Que Cuba os irmãos Barriuso te apresentaram?

Conhecia Cuba do processo de preparação de Che, de Soderbergh, que tinha uma equipa multinacional. Aqui era diferente, sobretudo pela quantidade de relatos testemoniais sobre o período que recriamos. Agora, durante as entrevistas brasileiras de promoção do filme, um grande crítico aqui fez uma comparação da semelhança entre o povo de Havana, o habanero, e o povo carioca, que não vem da malandragem, mas de um jeito apaixonado, de virilidade, tropical.

Se eu tivesse que usar uma palavra para deferir a realidade cubana, que descobri nesse processo, o termo seria ‘contradição’. É um país de contradições, onde, hoje, filma-se pouco, por conta de uma série de dificuldades locais. Mas há uma história de cinema forte. Foram muitas lutas. Só agora a internet está chegando por lá e testemunhei essa chegada, a viragem de comportamento com essa mudança da tecnologia. Essa é uma história difícil, sobre a educação, sobre o papel do professor. O nosso maior desafio foi quebrar os arquétipos.

O que O tradutor te ofereceu como oportunidade de imersão no cinema cubano?
Eu não conhecia “Memorias del subdesarollo” antes do projeto, mas, após conhece-lo, acabei vendo umas cinco vezes e estudando a obra do Tomás Gutierrez Alea. Mas não foi só no cinema em que fiquei. Pesquisei muito a música cubana, indo além da referência do Buena Vista Social Club. Fui beber na fonte para me alimentar da cultura deles, que está espalhada pelas diferentes manifestações culturais em que aquele povo investiu, como a dança.

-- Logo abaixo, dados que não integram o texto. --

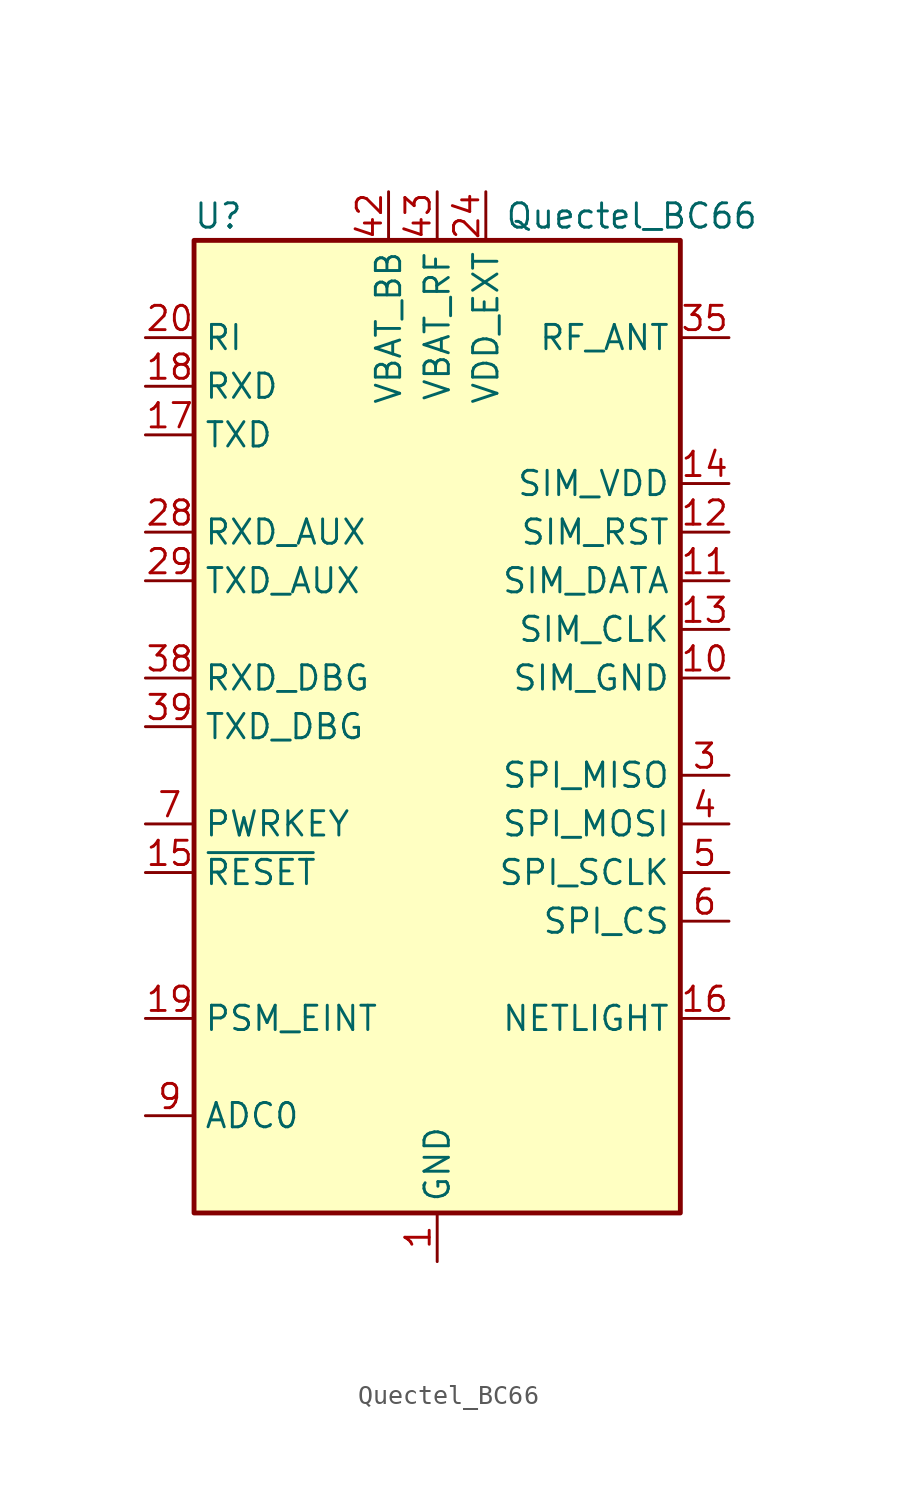
<source format=kicad_sym>
(kicad_symbol_lib
  (version 20231120)
  (generator "kicad_symbol_editor")
  (generator_version "8.0")
  (symbol "Quectel_BC66"
    (property "Reference" "U"
      (at -11.43 26.67 0)
      (effects (font (size 1.27 1.27))))
    (property "Value" "Quectel_BC66"
      (at 10.16 26.67 0)
      (effects (font (size 1.27 1.27))))
    (symbol "Quectel_BC66_0_1"
      (rectangle (start -12.7 25.4) (end 12.7 -25.4) (stroke (width 0.254) (type default)) (fill (type background))))
    (symbol "Quectel_BC66_1_1"
      (pin power_in line (at 0 -27.94 90) (length 2.54) (name "GND" (effects (font (size 1.27 1.27)))) (number "1" (effects (font (size 1.27 1.27)))))
      (pin power_out line (at 15.24 2.54 180) (length 2.54) (name "SIM_GND" (effects (font (size 1.27 1.27)))) (number "10" (effects (font (size 1.27 1.27)))))
      (pin bidirectional line (at 15.24 7.62 180) (length 2.54) (name "SIM_DATA" (effects (font (size 1.27 1.27)))) (number "11" (effects (font (size 1.27 1.27)))))
      (pin output line (at 15.24 10.16 180) (length 2.54) (name "SIM_RST" (effects (font (size 1.27 1.27)))) (number "12" (effects (font (size 1.27 1.27)))))
      (pin output line (at 15.24 5.08 180) (length 2.54) (name "SIM_CLK" (effects (font (size 1.27 1.27)))) (number "13" (effects (font (size 1.27 1.27)))))
      (pin power_out line (at 15.24 12.7 180) (length 2.54) (name "SIM_VDD" (effects (font (size 1.27 1.27)))) (number "14" (effects (font (size 1.27 1.27)))))
      (pin input line (at -15.24 -7.62 0) (length 2.54) (name "~{RESET}" (effects (font (size 1.27 1.27)))) (number "15" (effects (font (size 1.27 1.27)))))
      (pin output line (at 15.24 -15.24 180) (length 2.54) (name "NETLIGHT" (effects (font (size 1.27 1.27)))) (number "16" (effects (font (size 1.27 1.27)))))
      (pin output line (at -15.24 15.24 0) (length 2.54) (name "TXD" (effects (font (size 1.27 1.27)))) (number "17" (effects (font (size 1.27 1.27)))))
      (pin input line (at -15.24 17.78 0) (length 2.54) (name "RXD" (effects (font (size 1.27 1.27)))) (number "18" (effects (font (size 1.27 1.27)))))
      (pin input line (at -15.24 -15.24 0) (length 2.54) (name "PSM_EINT" (effects (font (size 1.27 1.27)))) (number "19" (effects (font (size 1.27 1.27)))))
      (pin no_connect line (at -5.08 25.4 270) (length 2.54) hide (name "RESERVED" (effects (font (size 1.27 1.27)))) (number "2" (effects (font (size 1.27 1.27)))))
      (pin output line (at -15.24 20.32 0) (length 2.54) (name "RI" (effects (font (size 1.27 1.27)))) (number "20" (effects (font (size 1.27 1.27)))))
      (pin no_connect line (at -12.7 12.7 0) (length 2.54) hide (name "RESERVED" (effects (font (size 1.27 1.27)))) (number "21" (effects (font (size 1.27 1.27)))))
      (pin no_connect line (at -12.7 5.08 0) (length 2.54) hide (name "RESERVED" (effects (font (size 1.27 1.27)))) (number "22" (effects (font (size 1.27 1.27)))))
      (pin no_connect line (at -12.7 -2.54 0) (length 2.54) hide (name "RESERVED" (effects (font (size 1.27 1.27)))) (number "23" (effects (font (size 1.27 1.27)))))
      (pin power_out line (at 2.54 27.94 270) (length 2.54) (name "VDD_EXT" (effects (font (size 1.27 1.27)))) (number "24" (effects (font (size 1.27 1.27)))))
      (pin no_connect line (at -12.7 -10.16 0) (length 2.54) hide (name "RESERVED" (effects (font (size 1.27 1.27)))) (number "25" (effects (font (size 1.27 1.27)))))
      (pin no_connect line (at -12.7 -17.78 0) (length 2.54) hide (name "RESERVED" (effects (font (size 1.27 1.27)))) (number "26" (effects (font (size 1.27 1.27)))))
      (pin passive line (at 0 -27.94 90) (length 2.54) hide (name "GND" (effects (font (size 1.27 1.27)))) (number "27" (effects (font (size 1.27 1.27)))))
      (pin input line (at -15.24 10.16 0) (length 2.54) (name "RXD_AUX" (effects (font (size 1.27 1.27)))) (number "28" (effects (font (size 1.27 1.27)))))
      (pin output line (at -15.24 7.62 0) (length 2.54) (name "TXD_AUX" (effects (font (size 1.27 1.27)))) (number "29" (effects (font (size 1.27 1.27)))))
      (pin input line (at 15.24 -2.54 180) (length 2.54) (name "SPI_MISO" (effects (font (size 1.27 1.27)))) (number "3" (effects (font (size 1.27 1.27)))))
      (pin no_connect line (at -12.7 -22.86 0) (length 2.54) hide (name "RESERVED" (effects (font (size 1.27 1.27)))) (number "30" (effects (font (size 1.27 1.27)))))
      (pin no_connect line (at -10.16 -25.4 90) (length 2.54) hide (name "RESERVED" (effects (font (size 1.27 1.27)))) (number "31" (effects (font (size 1.27 1.27)))))
      (pin no_connect line (at -7.62 -25.4 90) (length 2.54) hide (name "RESERVED" (effects (font (size 1.27 1.27)))) (number "32" (effects (font (size 1.27 1.27)))))
      (pin no_connect line (at -5.08 -25.4 90) (length 2.54) hide (name "RESERVED" (effects (font (size 1.27 1.27)))) (number "33" (effects (font (size 1.27 1.27)))))
      (pin passive line (at 0 -27.94 90) (length 2.54) hide (name "GND" (effects (font (size 1.27 1.27)))) (number "34" (effects (font (size 1.27 1.27)))))
      (pin passive line (at 15.24 20.32 180) (length 2.54) (name "RF_ANT" (effects (font (size 1.27 1.27)))) (number "35" (effects (font (size 1.27 1.27)))))
      (pin passive line (at 0 -27.94 90) (length 2.54) hide (name "GND" (effects (font (size 1.27 1.27)))) (number "36" (effects (font (size 1.27 1.27)))))
      (pin passive line (at 0 -27.94 90) (length 2.54) hide (name "GND" (effects (font (size 1.27 1.27)))) (number "37" (effects (font (size 1.27 1.27)))))
      (pin input line (at -15.24 2.54 0) (length 2.54) (name "RXD_DBG" (effects (font (size 1.27 1.27)))) (number "38" (effects (font (size 1.27 1.27)))))
      (pin output line (at -15.24 0 0) (length 2.54) (name "TXD_DBG" (effects (font (size 1.27 1.27)))) (number "39" (effects (font (size 1.27 1.27)))))
      (pin output line (at 15.24 -5.08 180) (length 2.54) (name "SPI_MOSI" (effects (font (size 1.27 1.27)))) (number "4" (effects (font (size 1.27 1.27)))))
      (pin passive line (at 0 -27.94 90) (length 2.54) hide (name "GND" (effects (font (size 1.27 1.27)))) (number "40" (effects (font (size 1.27 1.27)))))
      (pin passive line (at 0 -27.94 90) (length 2.54) hide (name "GND" (effects (font (size 1.27 1.27)))) (number "41" (effects (font (size 1.27 1.27)))))
      (pin power_in line (at -2.54 27.94 270) (length 2.54) (name "VBAT_BB" (effects (font (size 1.27 1.27)))) (number "42" (effects (font (size 1.27 1.27)))))
      (pin power_in line (at 0 27.94 270) (length 2.54) (name "VBAT_RF" (effects (font (size 1.27 1.27)))) (number "43" (effects (font (size 1.27 1.27)))))
      (pin no_connect line (at -2.54 -25.4 90) (length 2.54) hide (name "RESERVED" (effects (font (size 1.27 1.27)))) (number "44" (effects (font (size 1.27 1.27)))))
      (pin no_connect line (at 5.08 -25.4 90) (length 2.54) hide (name "RESERVED" (effects (font (size 1.27 1.27)))) (number "45" (effects (font (size 1.27 1.27)))))
      (pin no_connect line (at 7.62 -25.4 90) (length 2.54) hide (name "RESERVED" (effects (font (size 1.27 1.27)))) (number "46" (effects (font (size 1.27 1.27)))))
      (pin no_connect line (at 10.16 -25.4 90) (length 2.54) hide (name "RESERVED" (effects (font (size 1.27 1.27)))) (number "47" (effects (font (size 1.27 1.27)))))
      (pin no_connect line (at 12.7 -22.86 180) (length 2.54) hide (name "RESERVED" (effects (font (size 1.27 1.27)))) (number "48" (effects (font (size 1.27 1.27)))))
      (pin no_connect line (at 12.7 -20.32 180) (length 2.54) hide (name "RESERVED" (effects (font (size 1.27 1.27)))) (number "49" (effects (font (size 1.27 1.27)))))
      (pin output line (at 15.24 -7.62 180) (length 2.54) (name "SPI_SCLK" (effects (font (size 1.27 1.27)))) (number "5" (effects (font (size 1.27 1.27)))))
      (pin no_connect line (at 12.7 -17.78 180) (length 2.54) hide (name "RESERVED" (effects (font (size 1.27 1.27)))) (number "50" (effects (font (size 1.27 1.27)))))
      (pin no_connect line (at -12.7 -12.7 0) (length 2.54) hide (name "RESERVED" (effects (font (size 1.27 1.27)))) (number "51" (effects (font (size 1.27 1.27)))))
      (pin no_connect line (at 12.7 -12.7 180) (length 2.54) hide (name "RESERVED" (effects (font (size 1.27 1.27)))) (number "52" (effects (font (size 1.27 1.27)))))
      (pin no_connect line (at 12.7 0 180) (length 2.54) hide (name "RESERVED" (effects (font (size 1.27 1.27)))) (number "53" (effects (font (size 1.27 1.27)))))
      (pin no_connect line (at 2.54 -25.4 90) (length 2.54) hide (name "RESERVED" (effects (font (size 1.27 1.27)))) (number "54" (effects (font (size 1.27 1.27)))))
      (pin no_connect line (at 12.7 17.78 180) (length 2.54) hide (name "RESERVED" (effects (font (size 1.27 1.27)))) (number "55" (effects (font (size 1.27 1.27)))))
      (pin no_connect line (at 12.7 15.24 180) (length 2.54) hide (name "RESERVED" (effects (font (size 1.27 1.27)))) (number "56" (effects (font (size 1.27 1.27)))))
      (pin no_connect line (at 12.7 22.86 180) (length 2.54) hide (name "RESERVED" (effects (font (size 1.27 1.27)))) (number "57" (effects (font (size 1.27 1.27)))))
      (pin no_connect line (at 5.08 25.4 270) (length 2.54) hide (name "RESERVED" (effects (font (size 1.27 1.27)))) (number "58" (effects (font (size 1.27 1.27)))))
      (pin output line (at 15.24 -10.16 180) (length 2.54) (name "SPI_CS" (effects (font (size 1.27 1.27)))) (number "6" (effects (font (size 1.27 1.27)))))
      (pin input line (at -15.24 -5.08 0) (length 2.54) (name "PWRKEY" (effects (font (size 1.27 1.27)))) (number "7" (effects (font (size 1.27 1.27)))))
      (pin no_connect line (at -12.7 22.86 0) (length 2.54) hide (name "RESERVED" (effects (font (size 1.27 1.27)))) (number "8" (effects (font (size 1.27 1.27)))))
      (pin input line (at -15.24 -20.32 0) (length 2.54) (name "ADC0" (effects (font (size 1.27 1.27)))) (number "9" (effects (font (size 1.27 1.27))))))))
</source>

Este ano você ainda volta às telas em Laços, primeira longa-metragem live action com base na BD “Turma da Mónica“, tendo como realizador o montador nomeado ao Oscar por Cidade de Deus, Daniel Rezende. A sua personagem é uma divertida entidade que simboliza a perda de lucidez no lúdico, o Louco. Como foi a entrada nesse universo?

Ele me convidou quando eu fazia a telenovela Velho Chico, na Rede Globo, em 2016, e ele fazia a longa Bingo, o Rei das Manhãs” Crescemos com a Mónica, no Brasil. E ele ofereceu-me uma personagem de linguagem ousada, que quebra a quarta parede daquele universo infantil. Colaborei muito com ele na criação da personagem.

Tem mais “Westworld” pela frente?

Começamos a gravar em abril. Eu fiz uma série para a Hulu também, Reprisal, sobre um grupo conectado por uma filosofia niilista. A televisão foi a minha escola. Eu não me vejo a fazer uma novela inteira, pelo ritmo de trabalho da minha vida, mas uma série, no Brasil, eu faria, desde que o projeto me estimule. Não abro a mão disso.